Medical school applications are strongly competitive. According to the Association of American Medical Colleges, in 2009, only 43.5% of medical school applicants became medical students. Students pursuing a Doctor of Medicine (M.D.) degree take intensive courses in anatomy, biochemistry and pharmacology. Following medical school, emergency room-bound doctors complete an emergency medicine residency program lasting three or more years.
Licensure and Certification
After finishing all education and residency requirements, aspiring doctors are required to maintain extensive licensing requirements. All physicians must pass the United States Medical Licensing Examination (USMLE). They commonly maintain licensure with their state's government every few years by submitting proof of continuing education study they performed.
Specialty certification through the American Board of Emergency Medicine (ABEM) requires doctors to complete written and oral examinations.
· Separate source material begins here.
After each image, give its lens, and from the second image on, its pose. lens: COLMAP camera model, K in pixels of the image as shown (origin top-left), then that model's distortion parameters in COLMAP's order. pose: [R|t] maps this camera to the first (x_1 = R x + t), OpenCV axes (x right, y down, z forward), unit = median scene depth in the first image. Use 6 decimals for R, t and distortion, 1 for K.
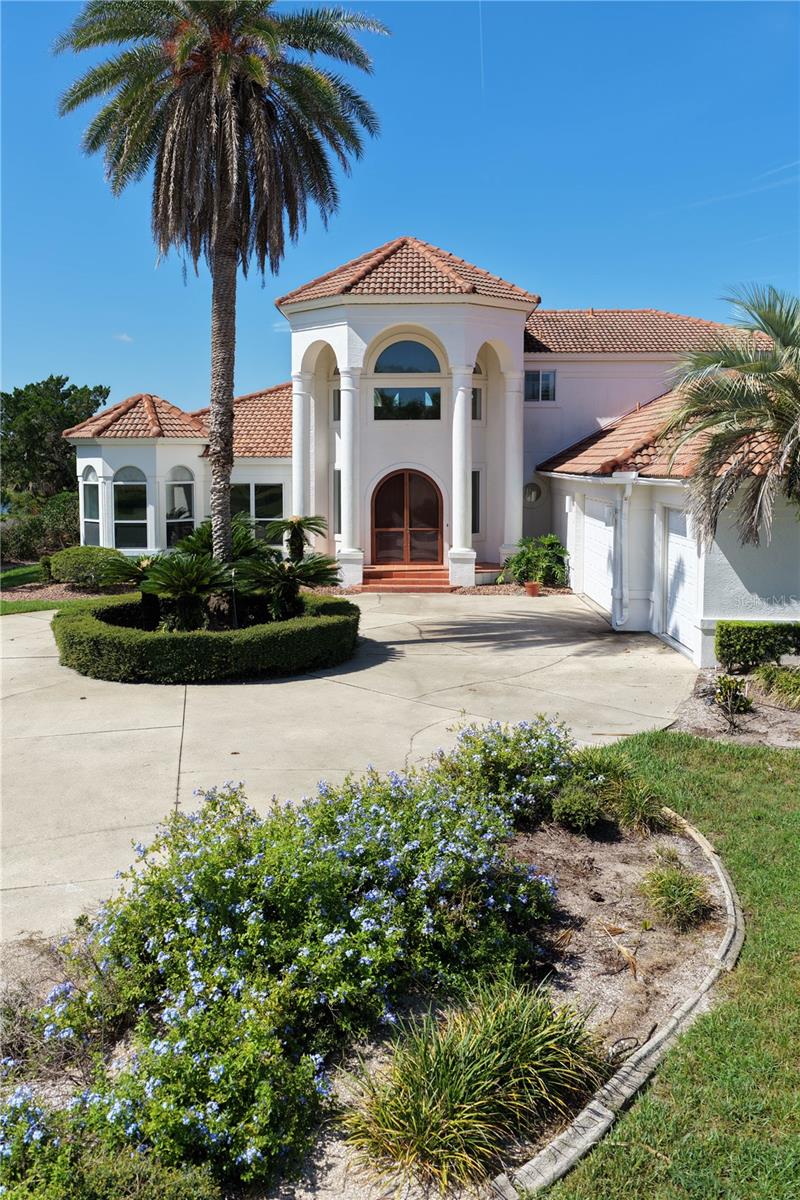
lens RADIAL K [[1032.5, 0, 345.5], [0, 1032.5, 584.6], [0, 0, 1]] dist [-0.014892, 0.017694]
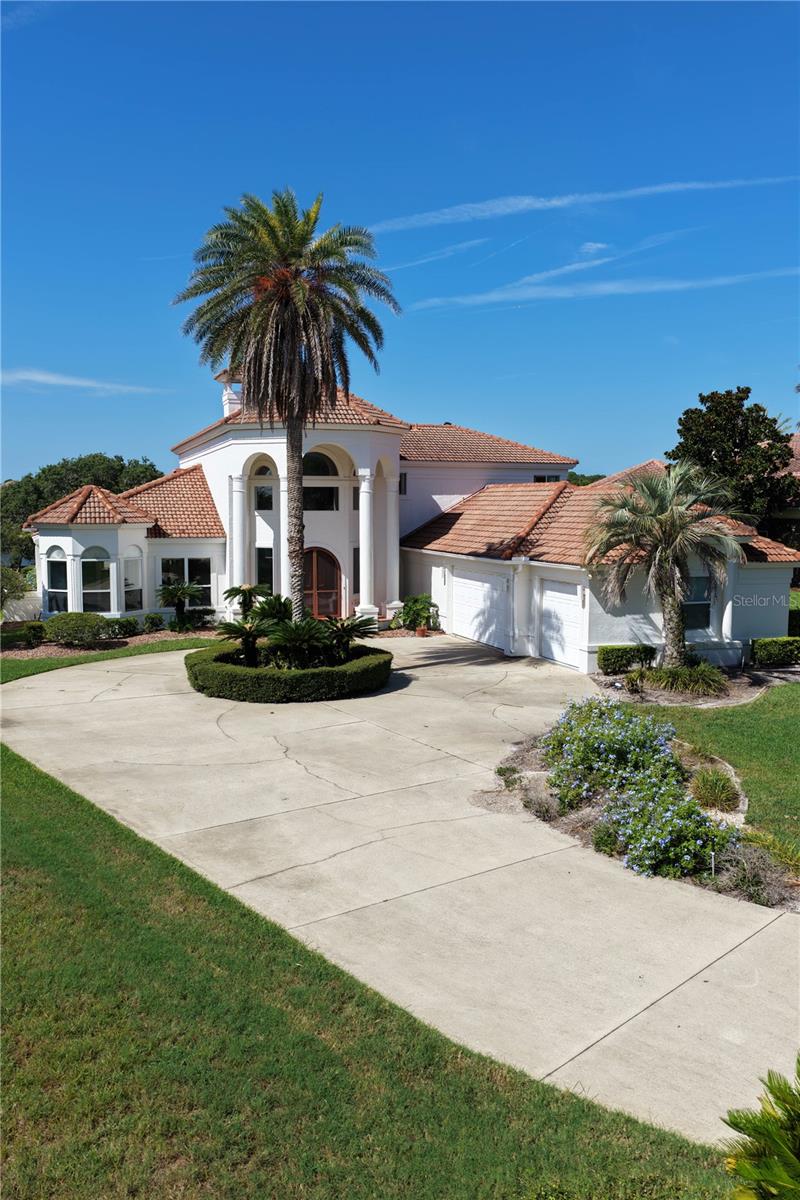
lens RADIAL K [[1032.5, 0, 390.9], [0, 1032.5, 641.8], [0, 0, 1]] dist [-0.014892, 0.017694]
pose [[0.928693, -0.042820, 0.368369, -0.383656], [0.038061, 0.999072, 0.020181, -0.013256], [-0.368891, -0.004721, 0.929461, -0.314954]]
They receive either the Emergency Medicine Initial Certification (EMIC) or the Emergency Medicine Continual Certification (EMCC).
Emergency Room Nurses
Much of the work in emergency rooms is actually performed by skilled nurses. Emergency room nurses are tasked with general patient care in a busy, fast-paced scenario. They keep track of medical records and distribute medication to patients. Nurses also assist doctors in the diagnosis and management of patients during triage. They must know how to care for patients with severe trauma, such as head or spinal injuries, without further injuring them.
Typical salaries for emergency room nurses across the country ranged from $60,000 to $77,000 in early 2010, reports SalaryExpert.com. The nursing workforce is expected to grow significantly in the next few years. The BLS says the number of available jobs for registered nurses will likely increase 22% between 2008 and 2018.
People who want to try emergency room nursing are required to earn either an associate's degree or a bachelor's degree. The Commission on Collegiate Nursing Education and the National League for Nursing Accrediting Commission are the two agencies which can confer accreditation on nursing programs.
Licensure and Certification
Upon completion of undergraduate education, registered nurses must pass a licensing examination administered by the National Council of State Boards of Nursing. Nursing licenses can typically be renewed through continuing education courses. Specialty certification for work in emergency rooms is available by passing an examination. The Certified Emergency Nurse credential is conferred by the Emergency Nurses Association (ENA).
Emergency Medical Technicians
Emergency medical technicians (EMTs) are responsible for transporting trauma victims and patients to the emergency room in ambulances. EMTs also attempt to stabilize severely injured patients if the need arises.
The overall employment outlook for emergency medical technicians is very stable. The BLS expects job openings for EMTs to increase nine percent between 2008 and 2018. Emergency medical technicians earned a median hourly wage of $14.10 in May 2008.
A would-be emergency medical technician needs to graduate from high school. Vocational schools and community colleges are both good places to get EMT education. An emergency medical technician can proceed through three levels of training programs: EMT-Basic, EMT-Intermediate and EMT-Paramedic. EMT-Basic training is a necessity for applicants to paramedic programs. All individuals interested in becoming emergency medical technicians must complete a licensing exam to begin professional practice.